Wydanie własne / DL / 2024

No i jest. Po roku z okładem wpada kolejna płyta Piotra Lenarta. Album już na pierwszy rzut ucha przełomowy i zarazem niesamowicie pozytywny w odbiorze, ale też jednocześnie płyta wciąż mocno „lenartowa”, choć już nie do końca tkwiąca w dotychczasowej konwencji twórczości tego artysty.
Dlaczego? Otóż przede wszystkim dlatego, że Piotr z jednej strony dość mocno i zamaszyście wyrwał się nagle z tej polskiej szkoły el-muzyki, jaką znaliśmy (i przede wszystkim kojarzyliśmy z nim) od lat, z tego archetypu lat osiemdziesiątych, z tego, co było takie klasycznie polskie, z drugiej jednak strony w jakiś dziwny sposób udało mu się to zrobić tak, że w dalszym ciągu zachował swój własny, poniekąd niepodrabialny styl. Można powiedzieć, że w pewien sposób wyrwał się z dość hermetycznej bańki, zabierając z niej wszystko to, co najlepsze i dodając szereg elementów, które zaczął zbierać na zewnątrz.
Już sam tytułowy vis2la upstream przynosi powiew nowości, choć jeszcze dość umiarkowany. Arpeggia, jakie znamy i lubimy, melodyka, którą już gdzieś słyszeliśmy. Całość jednak nadspodziewanie świeża i zwiastująca mocny ruch w przód. Podobnie jak kolejny dreammitation. Później zaś wspomniany odskok rozwija się jeszcze bardziej. Pojawiający się jako trzeci na tej płycie behind the seventh horizon wchodzi arpeggiem i brzmieniem przypominającym klimat drugiego Trona w wydaniu Daft Punków, szybko jednak wbija melodyką z powrotem w polską szkołę el-muzyki i nostalgicznie uderza nutą starych, dobrych lat osiemdziesiątych. Kolejne utwory idą mniej więcej podobnym torem. Z jednej strony mamy wrażenie, że ta muzyka wyrwała się ze swoich ram, z drugiej, że dalej przypomina swoje najlepsze momenty.

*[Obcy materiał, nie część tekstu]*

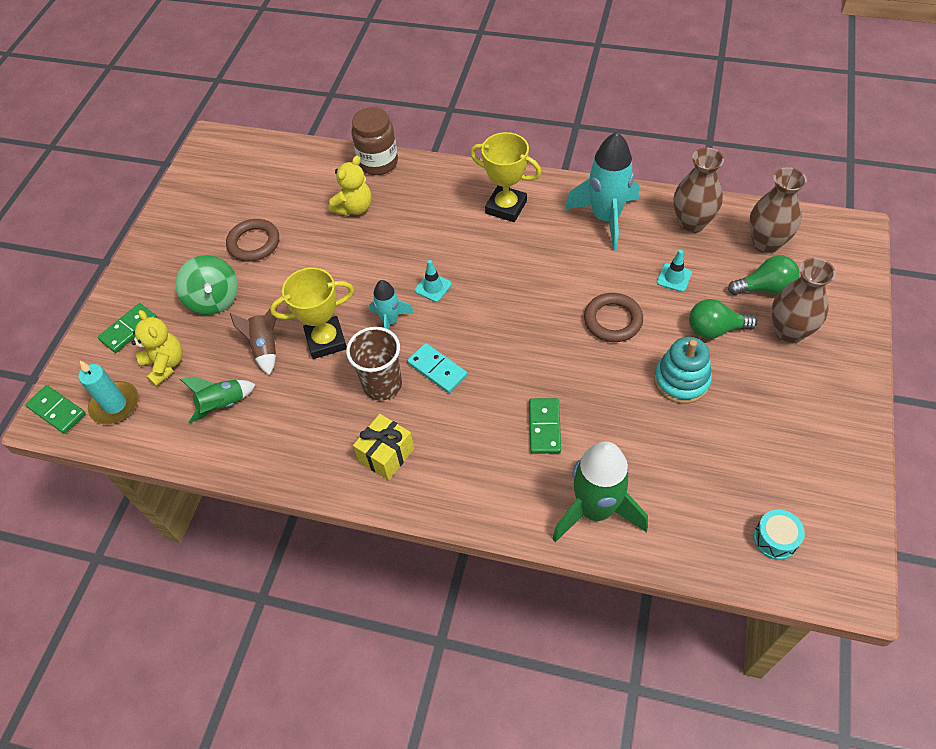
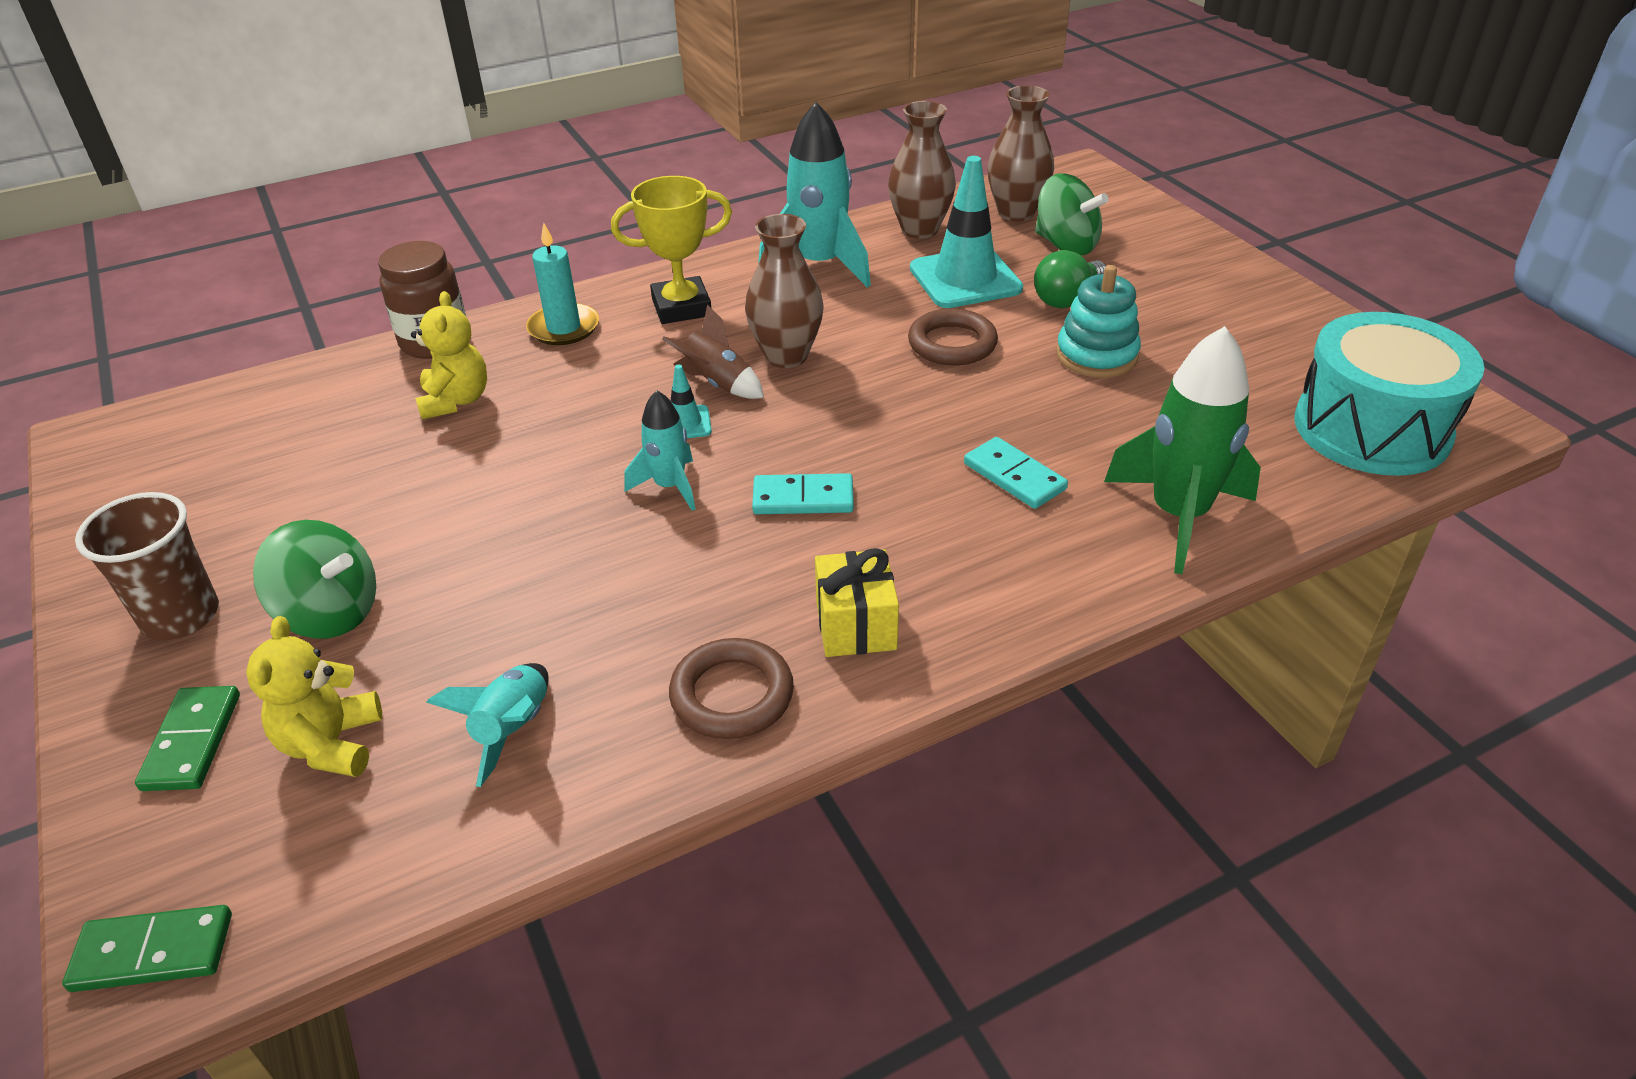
camera: 45 degrees left, 15 degrees down
(115, 405) = (286, 860): turquoise candle -> turquoise candle (564, 328)
(165, 364) = (331, 744): yellow teddy bear -> yellow teddy bear turned 105 degrees counterclockwise
(223, 405) = (513, 729): green rocket -> turquoise rocket
(254, 243) = (325, 513): brown ring -> brown ring (732, 695)
(265, 347) = (502, 619): brown rocket -> brown rocket (717, 384)
(326, 341) = (596, 557): yellow trophy -> none
(382, 385) = (747, 556): brown cup -> brown cup (181, 616)
(544, 427) = (1014, 476): green domino -> turquoise domino
(674, 278) = (965, 279): turquoise traffic cone -> turquoise traffic cone, size x2.16
(765, 288) = (1065, 245): green light bulb -> green spinning top
(775, 539) = (1371, 429): turquoise drum -> turquoise drum, size x2.45
(789, 332) = (1137, 266): brown vase -> brown vase (786, 356)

Zdecydowanie na plus należy też napomknąć o tym, że Piotr wyłapał i wcielił w życie starą dobrą, zasadę “less is more”. Nie mówię tu oczywiście o jakimś zjeździe w prymitywizm, czy przerabianiu charakterystycznej dla Piotra elektroniki na comfy lub dungeon synth, ale taki smaczkowy utwór jak vacuunimbus najlepiej pokazuje, że elVis znakomicie odnalazł się również w komponowaniu rzeczy nieskomplikowanych, stawiających na klimat, bez przesadnego budowania ściany dźwięku. Ot, basowa podstawa, dobra melodia, sprzedana na fajnej barwie, trochę efektów w tle. Koniec. Wystarczy. Żadnych ozdobników, upiększaczy, rozdętej polifonii. Z drugiej strony, gdy trzeba, Piotr potrafi solidnie przygrzać klimatem „tamtych lat”, uderzając w mocno nostalgiczne tony – wciąż jednak zachowując wspomnianą wyżej świeżość (synthcarnation, czy tearing in spectrum), wyciągając przy tym jednocześnie maksa z brzmień i arpeggiów w polskim el-muzycznym stylu retro, wywołujących nieodparte skojarzenia z najlepszymi czasami rodzimej elektroniki czasów słusznie minionych. No i last but not least, sama końcówka tej płyty, to chyba absolutnie najlepsze kawałki elVisa ever (taki digital planktone czerpie wręcz z romantycznych patentów starego, dobrego new romantic), to zaś zwiastuje na przyszłość dobrze, a nawet bardzo dobrze.